# how to find which port firefox is using.



## ahatechsupport (Aug 2, 2007)

There is a problem where users are runing firefox from a usb stick and bypassing the proxy. What do i need to do to find out which port is being used by firefox. 
IE is currently using port 8080


----------



## ahatechsupport (Aug 2, 2007)

hmm, am i not making myself clear? or this is too stupid of a question?


----------



## NeilF (Jun 6, 2008)

Web browsers establish outgoing connections on port 80 or 8080, but i suppose you know that and have just phrased your question confusingly


----------



## johnwill (Sep 26, 2002)

It would help if you told us something about the environment. This sounds like a corporate network, pretty hard to believe they can't pretty simply block any Internet access.


----------



## spywiz (Jun 12, 2008)

ahatechsupport* Use WPEPro this will detect the packets send/recieved by any program your using and it will also detect the port/socket you need.

www.wpepro.net/download <----- click this link

P.S.
This program will be detected as a Trojan... coz it is a Trojan but this program will not harm your computer. This is a hacking tool. all hacking tools are trojan or a worm.


----------



## ahatechsupport (Aug 2, 2007)

spywiz said:


> ahatechsupport* Use WPEPro this will detect the packets send/recieved by any program your using and it will also detect the port/socket you need.
> 
> www.wpepro.net/download <----- click this link
> 
> ...


Thank you, the answer I was looking for. Any thing other then a trojan?


----------



## ahatechsupport (Aug 2, 2007)

johnwill said:


> It would help if you told us something about the environment. This sounds like a corporate network, pretty hard to believe they can't pretty simply block any Internet access.

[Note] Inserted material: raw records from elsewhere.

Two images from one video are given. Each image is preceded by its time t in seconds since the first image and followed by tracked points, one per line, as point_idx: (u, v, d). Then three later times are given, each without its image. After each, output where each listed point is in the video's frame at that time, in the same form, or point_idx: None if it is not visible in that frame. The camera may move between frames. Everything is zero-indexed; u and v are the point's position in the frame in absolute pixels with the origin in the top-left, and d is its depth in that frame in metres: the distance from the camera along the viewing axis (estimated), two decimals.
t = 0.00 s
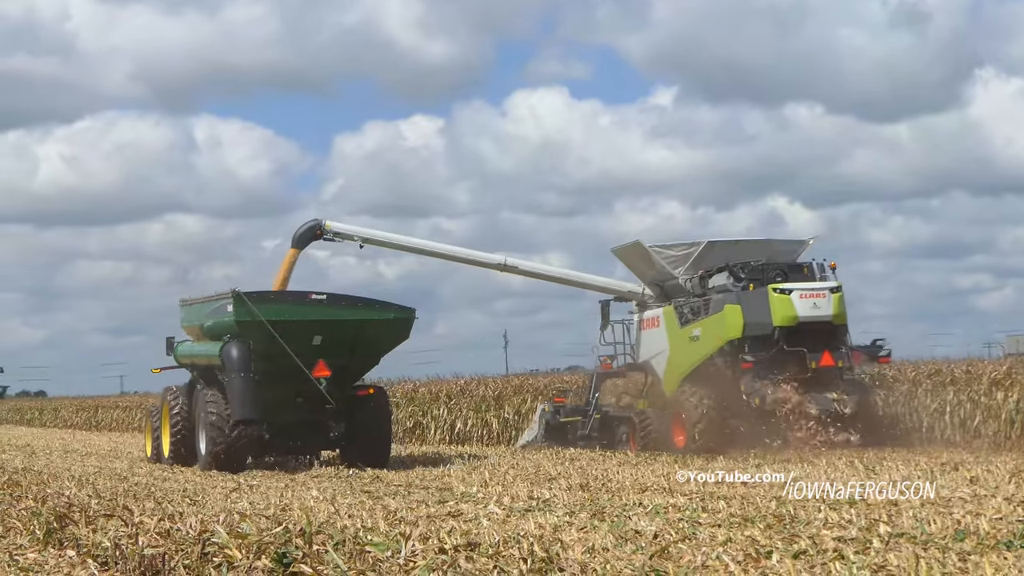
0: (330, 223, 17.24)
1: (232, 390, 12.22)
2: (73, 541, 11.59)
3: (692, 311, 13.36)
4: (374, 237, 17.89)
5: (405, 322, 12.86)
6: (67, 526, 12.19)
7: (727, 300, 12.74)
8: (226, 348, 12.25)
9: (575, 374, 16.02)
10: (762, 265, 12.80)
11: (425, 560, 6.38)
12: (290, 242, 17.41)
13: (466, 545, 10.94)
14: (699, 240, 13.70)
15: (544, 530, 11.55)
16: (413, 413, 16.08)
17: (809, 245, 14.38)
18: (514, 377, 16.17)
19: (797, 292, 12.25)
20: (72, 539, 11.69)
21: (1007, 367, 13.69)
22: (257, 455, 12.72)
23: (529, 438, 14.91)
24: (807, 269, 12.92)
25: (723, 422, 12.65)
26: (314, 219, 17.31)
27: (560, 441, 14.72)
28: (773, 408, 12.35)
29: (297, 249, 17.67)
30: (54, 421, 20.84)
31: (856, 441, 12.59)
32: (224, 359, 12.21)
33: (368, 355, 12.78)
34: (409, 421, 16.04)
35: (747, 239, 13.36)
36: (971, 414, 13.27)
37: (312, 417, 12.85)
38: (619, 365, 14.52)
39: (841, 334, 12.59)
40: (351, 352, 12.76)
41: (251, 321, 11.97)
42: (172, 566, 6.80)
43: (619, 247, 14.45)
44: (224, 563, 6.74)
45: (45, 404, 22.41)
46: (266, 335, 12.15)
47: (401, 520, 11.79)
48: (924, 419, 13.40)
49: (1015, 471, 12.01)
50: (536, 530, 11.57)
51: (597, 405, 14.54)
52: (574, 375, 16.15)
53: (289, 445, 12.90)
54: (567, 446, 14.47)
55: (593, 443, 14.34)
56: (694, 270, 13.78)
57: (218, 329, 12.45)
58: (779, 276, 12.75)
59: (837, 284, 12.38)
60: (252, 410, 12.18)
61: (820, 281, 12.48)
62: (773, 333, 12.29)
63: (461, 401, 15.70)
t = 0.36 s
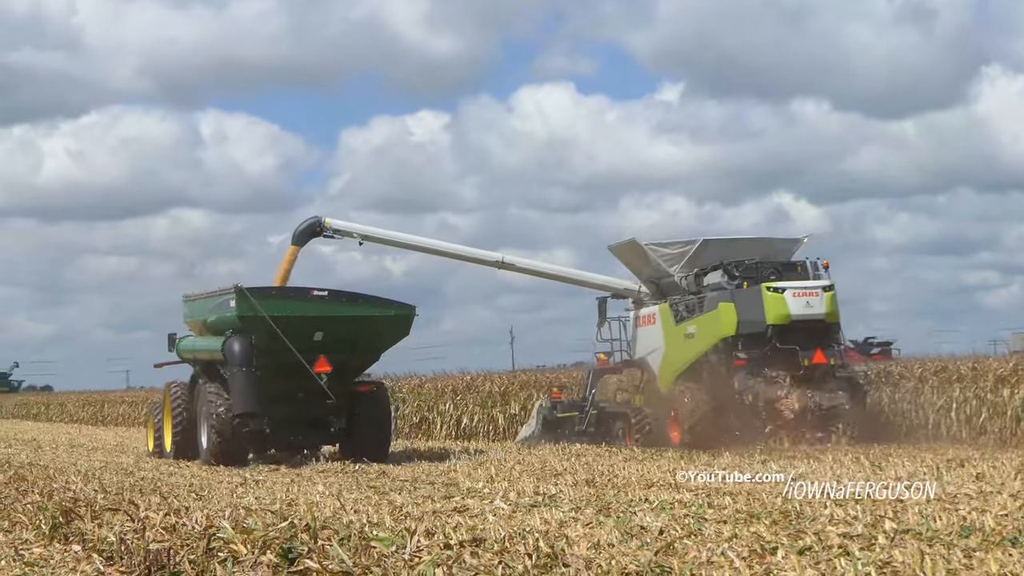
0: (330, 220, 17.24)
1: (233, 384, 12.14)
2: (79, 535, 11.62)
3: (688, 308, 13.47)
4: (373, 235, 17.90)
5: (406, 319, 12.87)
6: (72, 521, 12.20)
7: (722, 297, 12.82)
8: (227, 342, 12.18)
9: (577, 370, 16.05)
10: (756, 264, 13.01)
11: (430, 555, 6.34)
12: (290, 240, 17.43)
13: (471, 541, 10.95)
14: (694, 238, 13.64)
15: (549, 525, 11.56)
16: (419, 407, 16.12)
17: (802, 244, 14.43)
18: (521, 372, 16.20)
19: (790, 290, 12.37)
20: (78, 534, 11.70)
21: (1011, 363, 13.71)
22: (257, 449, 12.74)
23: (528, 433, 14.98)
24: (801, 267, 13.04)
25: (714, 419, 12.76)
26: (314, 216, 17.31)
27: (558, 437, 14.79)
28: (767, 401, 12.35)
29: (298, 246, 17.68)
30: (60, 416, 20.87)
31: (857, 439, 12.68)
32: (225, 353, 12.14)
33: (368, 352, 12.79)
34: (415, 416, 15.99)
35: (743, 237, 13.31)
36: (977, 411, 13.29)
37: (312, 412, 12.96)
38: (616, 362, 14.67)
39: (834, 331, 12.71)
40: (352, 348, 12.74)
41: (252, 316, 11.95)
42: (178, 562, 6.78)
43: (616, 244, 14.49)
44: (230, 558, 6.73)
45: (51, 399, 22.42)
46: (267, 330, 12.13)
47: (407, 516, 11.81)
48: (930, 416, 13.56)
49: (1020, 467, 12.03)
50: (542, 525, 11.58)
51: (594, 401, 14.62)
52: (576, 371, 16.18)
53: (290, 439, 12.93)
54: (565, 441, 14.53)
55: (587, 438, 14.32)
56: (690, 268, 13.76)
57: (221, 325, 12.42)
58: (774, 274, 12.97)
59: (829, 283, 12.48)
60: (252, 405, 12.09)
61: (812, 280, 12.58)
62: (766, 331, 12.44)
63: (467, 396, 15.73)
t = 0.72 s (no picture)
0: (327, 218, 17.23)
1: (230, 380, 12.12)
2: (83, 530, 11.62)
3: (680, 304, 13.44)
4: (370, 232, 17.88)
5: (402, 315, 12.92)
6: (77, 516, 12.20)
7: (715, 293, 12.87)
8: (225, 338, 12.20)
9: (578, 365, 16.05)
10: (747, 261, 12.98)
11: (434, 550, 6.25)
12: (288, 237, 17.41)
13: (475, 535, 10.95)
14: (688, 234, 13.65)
15: (554, 520, 11.55)
16: (423, 402, 16.13)
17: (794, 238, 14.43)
18: (525, 366, 16.19)
19: (781, 285, 12.35)
20: (83, 529, 11.71)
21: (1015, 358, 13.67)
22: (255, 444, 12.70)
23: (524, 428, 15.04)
24: (793, 264, 13.09)
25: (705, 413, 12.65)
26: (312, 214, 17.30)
27: (553, 431, 14.85)
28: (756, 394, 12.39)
29: (295, 244, 17.67)
30: (64, 411, 20.87)
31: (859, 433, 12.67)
32: (223, 349, 12.15)
33: (363, 347, 12.86)
34: (419, 411, 16.10)
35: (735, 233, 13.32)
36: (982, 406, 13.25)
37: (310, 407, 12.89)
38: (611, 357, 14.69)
39: (825, 327, 12.71)
40: (347, 343, 12.81)
41: (250, 312, 12.01)
42: (181, 557, 6.71)
43: (611, 240, 14.47)
44: (234, 553, 6.62)
45: (56, 393, 22.40)
46: (265, 326, 12.20)
47: (411, 511, 11.80)
48: (934, 411, 13.57)
49: None
50: (546, 520, 11.57)
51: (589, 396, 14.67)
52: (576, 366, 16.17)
53: (290, 434, 12.92)
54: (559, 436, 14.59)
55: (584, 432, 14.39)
56: (683, 263, 13.76)
57: (220, 321, 12.44)
58: (765, 270, 12.97)
59: (819, 278, 12.52)
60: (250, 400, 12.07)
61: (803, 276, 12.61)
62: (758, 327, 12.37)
63: (472, 391, 15.74)
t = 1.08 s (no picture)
0: (325, 214, 17.19)
1: (229, 375, 12.08)
2: (87, 523, 11.62)
3: (674, 300, 13.36)
4: (368, 228, 17.87)
5: (398, 311, 12.99)
6: (81, 509, 12.19)
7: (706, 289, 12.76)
8: (224, 333, 12.18)
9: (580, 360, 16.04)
10: (740, 257, 12.94)
11: (438, 544, 6.25)
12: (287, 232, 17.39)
13: (479, 530, 10.94)
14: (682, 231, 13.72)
15: (557, 514, 11.55)
16: (427, 396, 16.14)
17: (789, 235, 14.39)
18: (529, 362, 16.20)
19: (772, 283, 12.32)
20: (87, 522, 11.71)
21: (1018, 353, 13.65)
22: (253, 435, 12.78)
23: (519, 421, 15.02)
24: (785, 260, 13.05)
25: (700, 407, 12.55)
26: (310, 209, 17.29)
27: (548, 425, 14.84)
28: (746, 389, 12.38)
29: (295, 239, 17.65)
30: (68, 403, 20.89)
31: (860, 431, 12.69)
32: (222, 344, 12.13)
33: (361, 343, 12.88)
34: (423, 404, 16.12)
35: (729, 229, 13.41)
36: (986, 402, 13.24)
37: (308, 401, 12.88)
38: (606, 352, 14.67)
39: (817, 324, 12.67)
40: (346, 339, 12.81)
41: (248, 308, 11.99)
42: (185, 550, 6.68)
43: (607, 237, 14.42)
44: (238, 547, 6.58)
45: (59, 386, 22.42)
46: (263, 321, 12.18)
47: (415, 505, 11.80)
48: (938, 407, 13.60)
49: None
50: (550, 515, 11.57)
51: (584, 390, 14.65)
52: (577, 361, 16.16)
53: (288, 427, 12.97)
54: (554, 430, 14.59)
55: (580, 426, 14.37)
56: (677, 260, 13.71)
57: (219, 315, 12.42)
58: (757, 267, 12.87)
59: (811, 275, 12.48)
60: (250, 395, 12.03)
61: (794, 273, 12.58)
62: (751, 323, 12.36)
63: (477, 385, 15.75)
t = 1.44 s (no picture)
0: (325, 213, 17.22)
1: (230, 372, 12.05)
2: (95, 520, 11.62)
3: (669, 297, 13.38)
4: (367, 226, 17.86)
5: (397, 308, 12.99)
6: (89, 506, 12.18)
7: (701, 287, 12.77)
8: (224, 331, 12.13)
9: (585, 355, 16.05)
10: (734, 255, 12.83)
11: (444, 540, 6.23)
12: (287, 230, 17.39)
13: (487, 526, 10.93)
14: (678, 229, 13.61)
15: (565, 510, 11.55)
16: (433, 392, 16.16)
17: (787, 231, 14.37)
18: (534, 358, 16.21)
19: (767, 280, 12.30)
20: (94, 519, 11.72)
21: None
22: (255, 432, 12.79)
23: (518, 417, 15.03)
24: (780, 258, 12.95)
25: (695, 406, 12.79)
26: (310, 207, 17.29)
27: (547, 421, 14.84)
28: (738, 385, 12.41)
29: (295, 238, 17.66)
30: (74, 401, 20.91)
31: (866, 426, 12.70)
32: (223, 341, 12.09)
33: (361, 340, 12.87)
34: (430, 401, 16.13)
35: (725, 227, 13.29)
36: (994, 396, 13.24)
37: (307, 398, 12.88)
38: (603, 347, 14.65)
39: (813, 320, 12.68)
40: (345, 337, 12.80)
41: (249, 306, 11.99)
42: (193, 547, 6.65)
43: (603, 233, 14.43)
44: (245, 543, 6.54)
45: (66, 383, 22.45)
46: (263, 319, 12.15)
47: (422, 501, 11.79)
48: (945, 401, 13.63)
49: None
50: (557, 510, 11.57)
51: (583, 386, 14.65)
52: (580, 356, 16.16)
53: (287, 423, 13.00)
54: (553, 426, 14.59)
55: (578, 422, 14.35)
56: (673, 258, 13.70)
57: (220, 314, 12.43)
58: (752, 264, 12.78)
59: (805, 273, 12.42)
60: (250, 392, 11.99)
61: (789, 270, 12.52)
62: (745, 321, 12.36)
63: (484, 380, 15.77)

Environment is 40 xp machines, connecting to windows 2003 server, ISA as a proxy server, IE is set to use port 8080 and proxy.
Firefox has been blocked by using the hash value in GPO, but only works for that version.
I need to find out how is firefox going around the proxy server. Setting firefox with proxy is not an option as a browser. 
One suggestion given to me was to find which port firefox is using, so It can be blocked on the firewall.


----------



## NeilF (Jun 6, 2008)

was reading this and rememberd this Post maybe it might be of use to you, Not a trojan 
http://forums.frontmotion.com/viewtopic.php?f=10&t=491


----------



## ahatechsupport (Aug 2, 2007)

NeilF said:


> was reading this and rememberd this Post maybe it might be of use to you, Not a trojan
> http://forums.frontmotion.com/viewtopic.php?f=10&t=491


Thank you, I ended up adding hash values for all Firefox versions (at least 50) to block it. ALthought, I will give this a look, and possibly try in next version.


----------